**Short exercise**
Copy the listing below with every "Document page" changed to "Scanned page", leaving everything else as it is.

**Material shown**
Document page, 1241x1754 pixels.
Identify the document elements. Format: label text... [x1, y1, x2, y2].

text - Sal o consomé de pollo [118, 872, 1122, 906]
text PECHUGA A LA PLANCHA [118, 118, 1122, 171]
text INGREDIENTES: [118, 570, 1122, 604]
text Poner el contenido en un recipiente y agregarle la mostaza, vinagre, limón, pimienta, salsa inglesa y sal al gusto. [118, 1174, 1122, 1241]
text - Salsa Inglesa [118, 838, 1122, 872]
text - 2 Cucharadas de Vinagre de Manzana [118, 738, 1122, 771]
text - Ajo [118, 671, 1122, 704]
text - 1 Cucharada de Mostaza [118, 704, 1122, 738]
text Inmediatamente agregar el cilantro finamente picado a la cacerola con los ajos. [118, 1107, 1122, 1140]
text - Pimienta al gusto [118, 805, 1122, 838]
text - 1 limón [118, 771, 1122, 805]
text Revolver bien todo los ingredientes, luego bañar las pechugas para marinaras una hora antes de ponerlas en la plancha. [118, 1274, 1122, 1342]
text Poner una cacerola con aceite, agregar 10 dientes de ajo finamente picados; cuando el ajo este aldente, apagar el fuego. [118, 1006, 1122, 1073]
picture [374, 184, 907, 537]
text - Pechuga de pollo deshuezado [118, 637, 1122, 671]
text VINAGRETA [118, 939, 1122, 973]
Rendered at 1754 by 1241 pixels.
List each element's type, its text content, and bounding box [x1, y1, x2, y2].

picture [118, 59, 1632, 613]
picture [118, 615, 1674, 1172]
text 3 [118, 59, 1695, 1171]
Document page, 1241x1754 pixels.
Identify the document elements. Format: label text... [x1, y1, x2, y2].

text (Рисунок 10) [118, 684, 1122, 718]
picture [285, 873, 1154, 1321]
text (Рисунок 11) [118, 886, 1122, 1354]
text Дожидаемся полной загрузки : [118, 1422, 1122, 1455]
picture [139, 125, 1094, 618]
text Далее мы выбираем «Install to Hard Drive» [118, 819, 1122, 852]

**Output of the exercise**
Scanned page, 1241x1754 pixels.
Identify the document elements. Format: label text... [x1, y1, x2, y2].

text - Sal o consomé de pollo [118, 872, 1122, 906]
text PECHUGA A LA PLANCHA [118, 118, 1122, 171]
text INGREDIENTES: [118, 570, 1122, 604]
text Poner el contenido en un recipiente y agregarle la mostaza, vinagre, limón, pimienta, salsa inglesa y sal al gusto. [118, 1174, 1122, 1241]
text - Salsa Inglesa [118, 838, 1122, 872]
text - 2 Cucharadas de Vinagre de Manzana [118, 738, 1122, 771]
text - Ajo [118, 671, 1122, 704]
text - 1 Cucharada de Mostaza [118, 704, 1122, 738]
text Inmediatamente agregar el cilantro finamente picado a la cacerola con los ajos. [118, 1107, 1122, 1140]
text - Pimienta al gusto [118, 805, 1122, 838]
text - 1 limón [118, 771, 1122, 805]
text Revolver bien todo los ingredientes, luego bañar las pechugas para marinaras una hora antes de ponerlas en la plancha. [118, 1274, 1122, 1342]
text Poner una cacerola con aceite, agregar 10 dientes de ajo finamente picados; cuando el ajo este aldente, apagar el fuego. [118, 1006, 1122, 1073]
picture [374, 184, 907, 537]
text - Pechuga de pollo deshuezado [118, 637, 1122, 671]
text VINAGRETA [118, 939, 1122, 973]
Rendered at 1754 by 1241 pixels.
List each element's type, its text content, and bounding box [x1, y1, x2, y2].

picture [118, 59, 1632, 613]
picture [118, 615, 1674, 1172]
text 3 [118, 59, 1695, 1171]
Scanned page, 1241x1754 pixels.
Identify the document elements. Format: label text... [x1, y1, x2, y2].

text (Рисунок 10) [118, 684, 1122, 718]
picture [285, 873, 1154, 1321]
text (Рисунок 11) [118, 886, 1122, 1354]
text Дожидаемся полной загрузки : [118, 1422, 1122, 1455]
picture [139, 125, 1094, 618]
text Далее мы выбираем «Install to Hard Drive» [118, 819, 1122, 852]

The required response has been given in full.